The Rise of Digital Computing

As World War II progressed, digital computers began to gain traction [00:16:13]. The electronic Colossus machines at Bletchley Park were crucial for breaking German codes [00:16:17]. In the U.S., the ENIAC, designed to speed up artillery firing table calculations previously done by analog differential analyzers, demonstrated the power of digital computing and is considered by many to be the first modern computer [00:16:24].

Claude Shannon’s 1936 master’s thesis, which showed that any numerical operation could be performed using Boolean algebra (true/false or one/zero, and/or/not operations), truly opened the door to the digital revolution [00:16:55]. This made digital computers ideal versatile machines, resilient to noise since it takes a large error to mistake a one for a zero [00:17:16]. In contrast, each analog computer is typically designed for only one type of problem, and small errors can accumulate [00:17:21].

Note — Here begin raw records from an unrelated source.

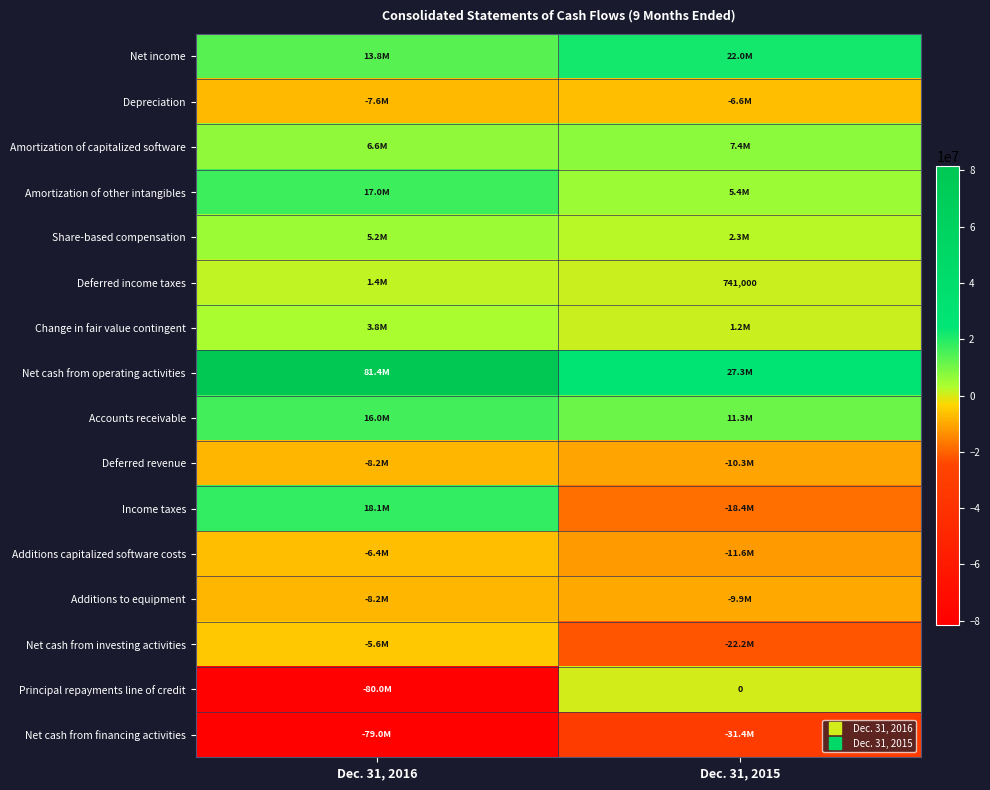

At which label does Net cash from operating activities reach its minimum?

Dec. 31, 2015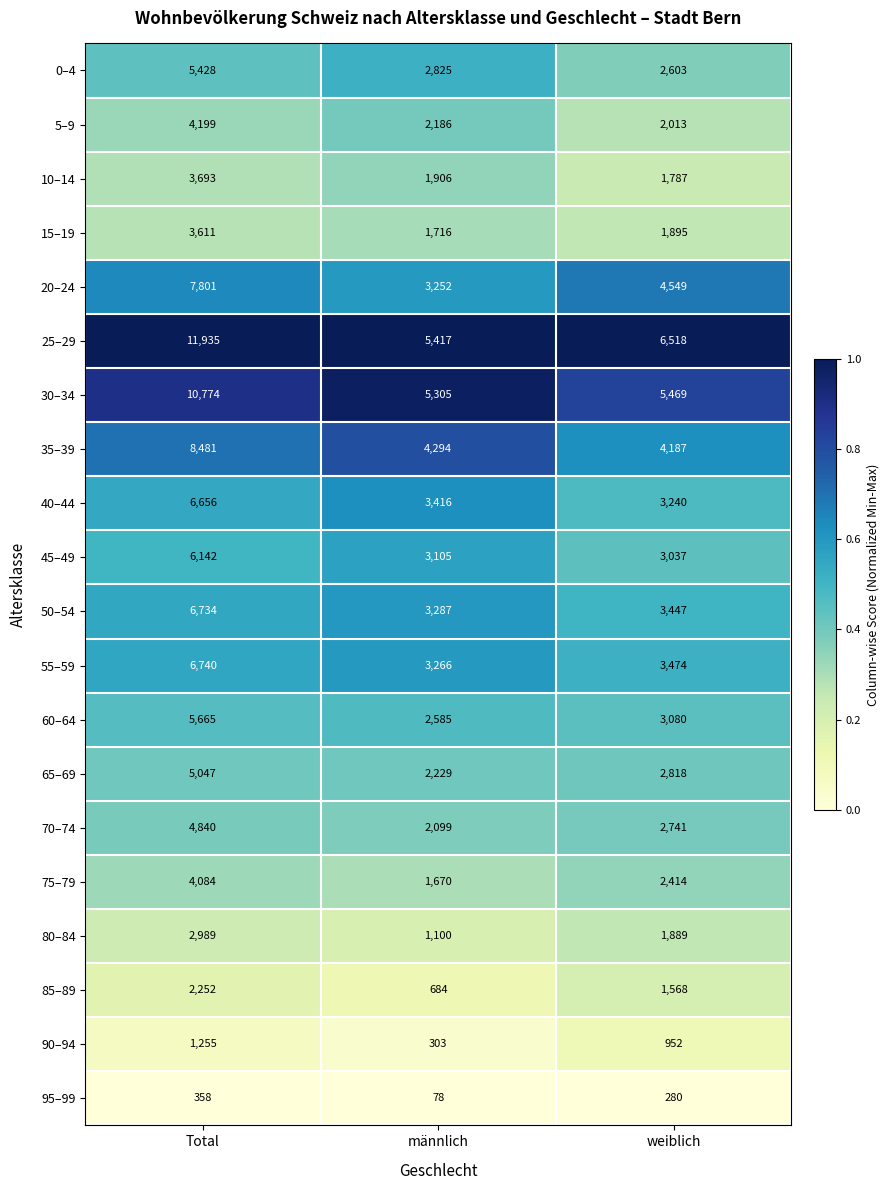

What is the highest value of the 70–74 series?

4840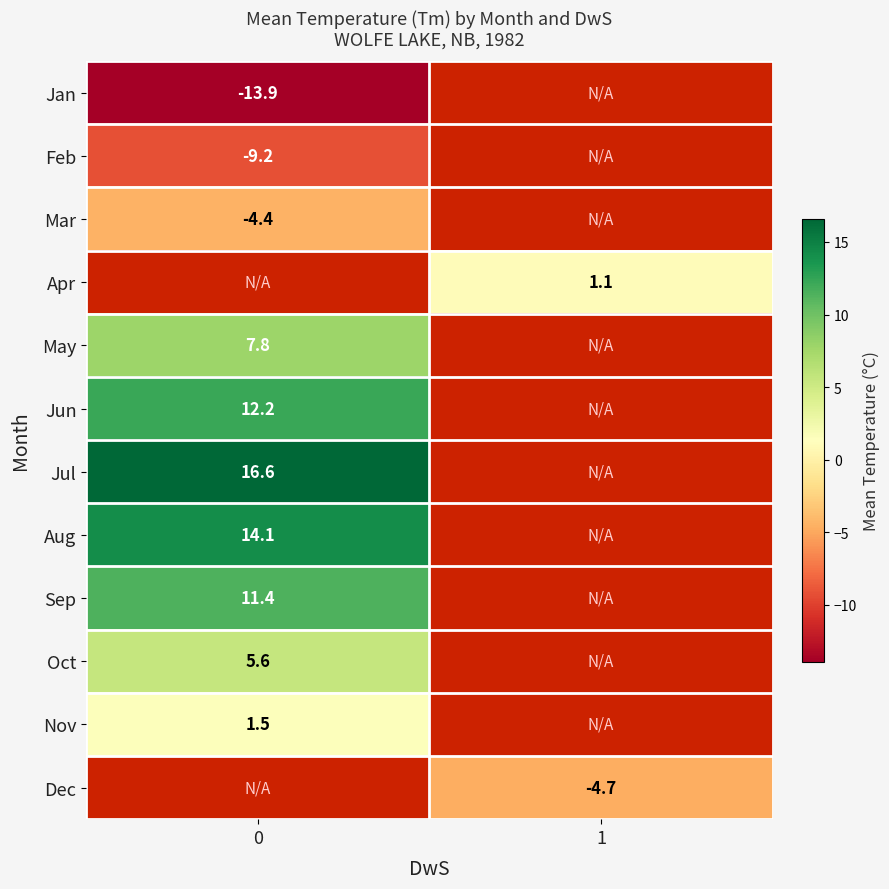

Is the value of Aug at 0 greater than the value of May at 0?

Yes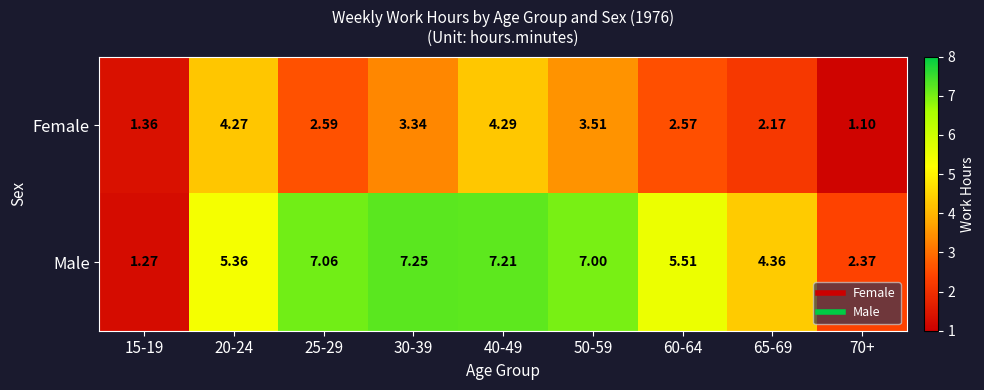

Rank the series by their maximum value, from lowest to highest.

Female, Male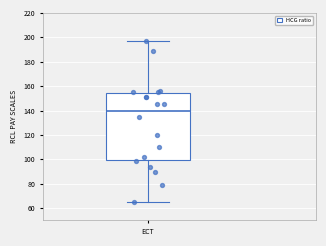

Transcribe this box plot: give where the median line is, the range the box spans, and where the two whiskers end, as read against the y-axis. The values are not printed on the chart, so give them approximately, as read against the axis.

median 140, box 100 to 154, whiskers 66 to 198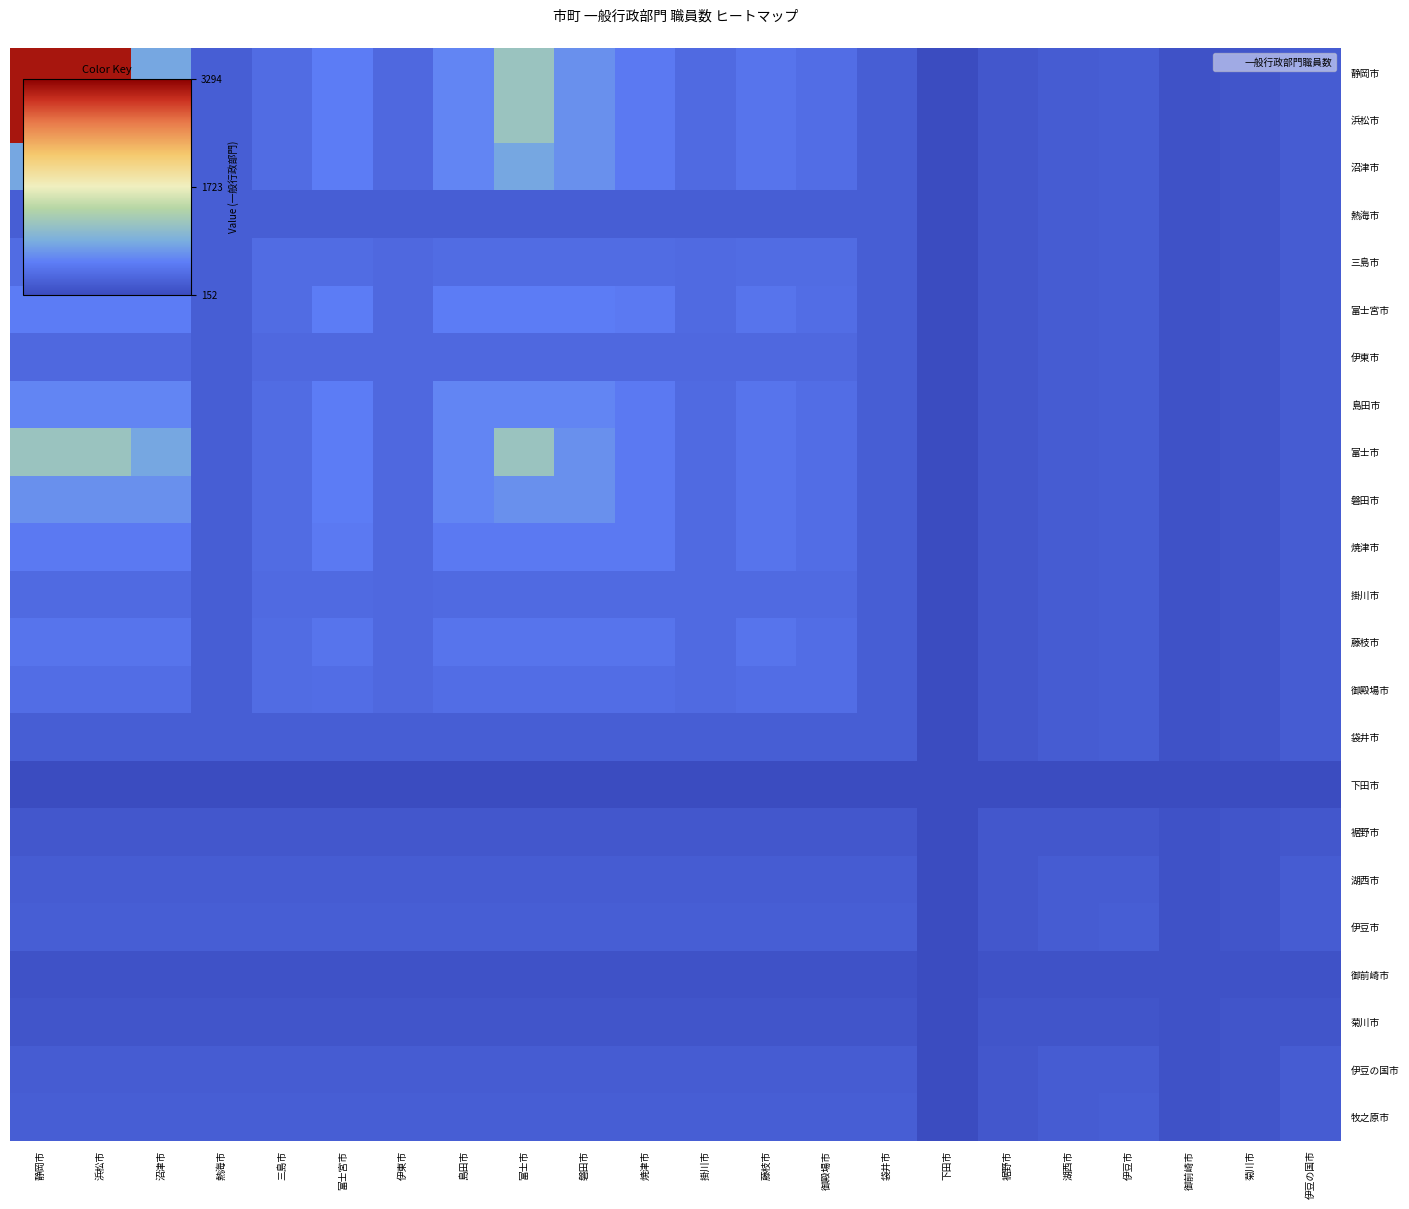

What is the smallest value displayed?

152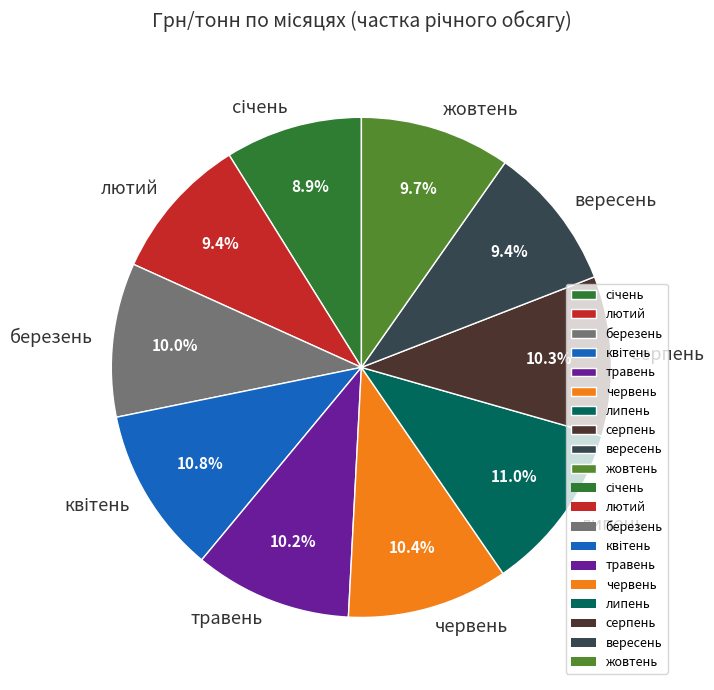

How many slices are in this pie chart?

10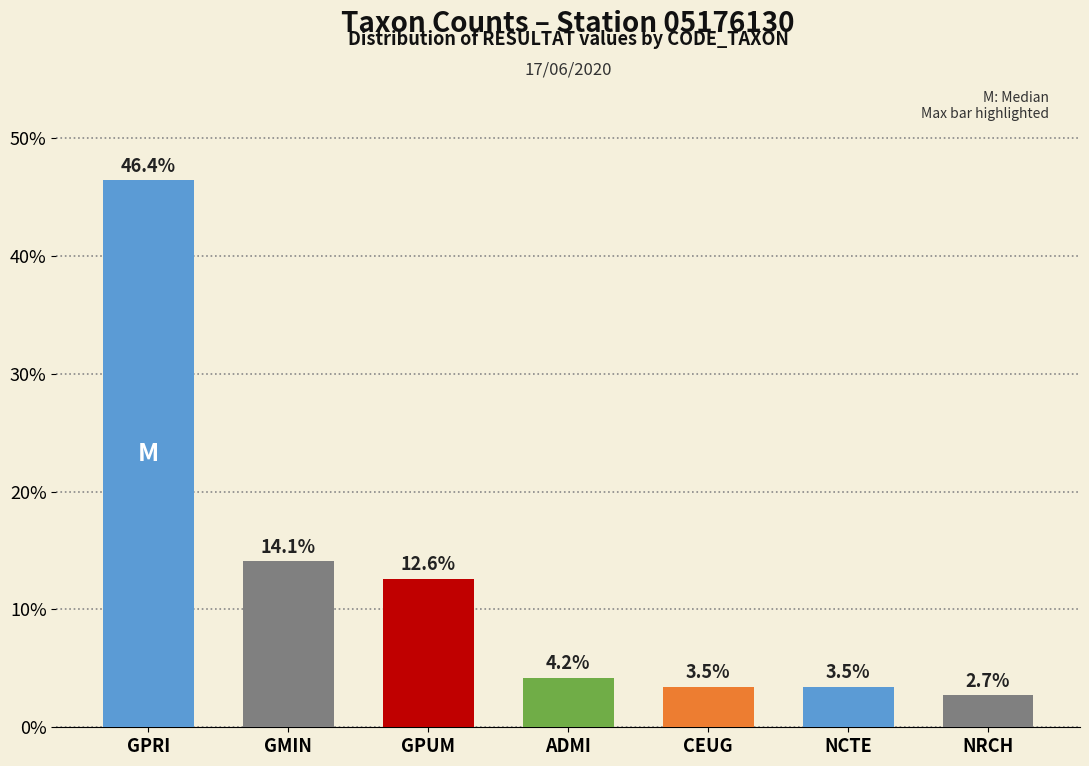

How many data points does each series have?

7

Today, nearly everything is digital [00:17:44]. Digital devices provide exact, repeatable answers and are robust to noise [00:17:55]. Their components have been miniaturized and optimized, making them universal computing machines [00:18:12]. Despite this dominance, analog computing may now be making a comeback, with startups actively working on them, hinting at potential benefits in areas like artificial intelligence [00:18:26].